Pendant ces cris, les fureurs de l'enfer étaient à leur comble. Les ennemis de Jésus étaient comme enivrés par Satan, et il en était de même de leurs flatteurs et de leurs agents. C'était comme si les ténèbres eussent célébré leur triomphe sur la lumière. Tous les assistants chez lesquels il restait une étincelle de bien furent pénétrés d'une telle horreur que plusieurs se voilèrent la tête et se retirèrent. Les plus distingués parmi les témoins quittèrent avec une conscience troublée l'audience où ils n'étaient plus nécessaires.    Les autres se pressèrent autour du feu dans le vestibule, où on leur donna de l'argent et où ils mangèrent et burent. Le grand-prêtre dit aux archers : Je vous livre ce roi ; rendez au blasphémateur les honneurs qu'il mérite. Puis il se retira avec les membres du conseil dans la salle ronde située derrière le tribunal, et où l'on ne pouvait pas être vu du vestibule.

    

     Jean, dans sa profonde affliction, pensa à la pauvre mère de Jésus. Il craignait que la terrible nouvelle ne lui arrivât d'une manière plus douloureuse, peut-être, par la bouche d'un ennemi : il regarda encore le Seigneur, disant en lui-même : Maître, vous savez pourquoi je m'en vais, et se rendit en hâte près de la sainte Vierge comme s'il y eût été envoyé par Jésus même.

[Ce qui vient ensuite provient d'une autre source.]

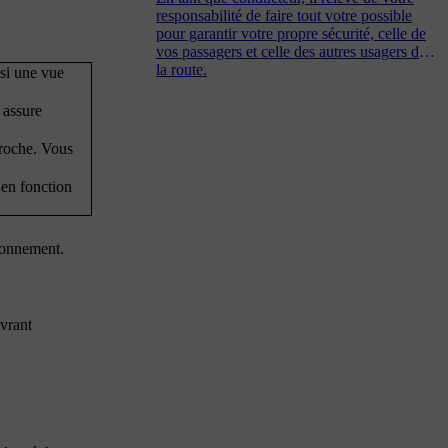
responsabilité de faire tout votre possible
pour garantir votre propre sécurité, celle de
vos passagers et celle des autres usagers de
la route.
nsi une vue
 assure
proche. Vous
 en fonction
tionnement.
vrant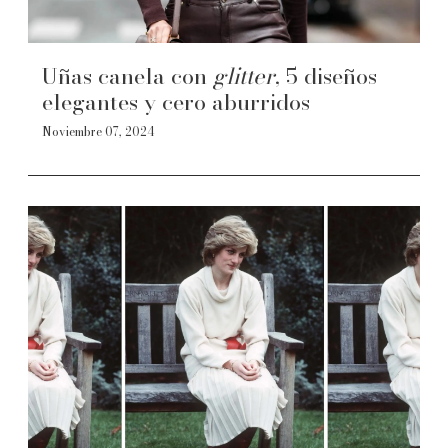
Uñas canela con
glitter
, 5 diseños
elegantes y cero aburridos
Noviembre 07, 2024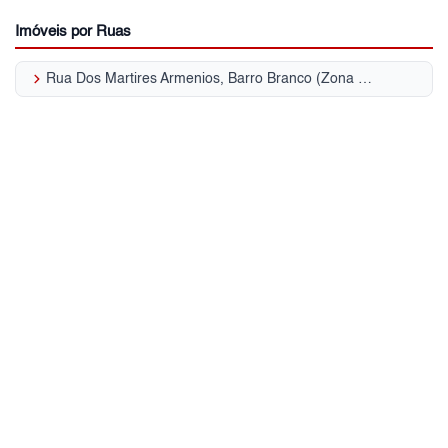
Imóveis por Ruas
keyboard_arrow_right
Rua Dos Martires Armenios, Barro Branco (Zona Norte)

Pierre, accablé d'inquiétude et de douleur, et ressentant plus vivement à cause de sa fatigue la fraîcheur pénétrante du matin, dissimula son désespoir du mieux qu'il put et s'approcha timidement du foyer où se chauffait beaucoup de canaille. Il ne savait que faire, mais il ne pouvait pas s'éloigner de son maître.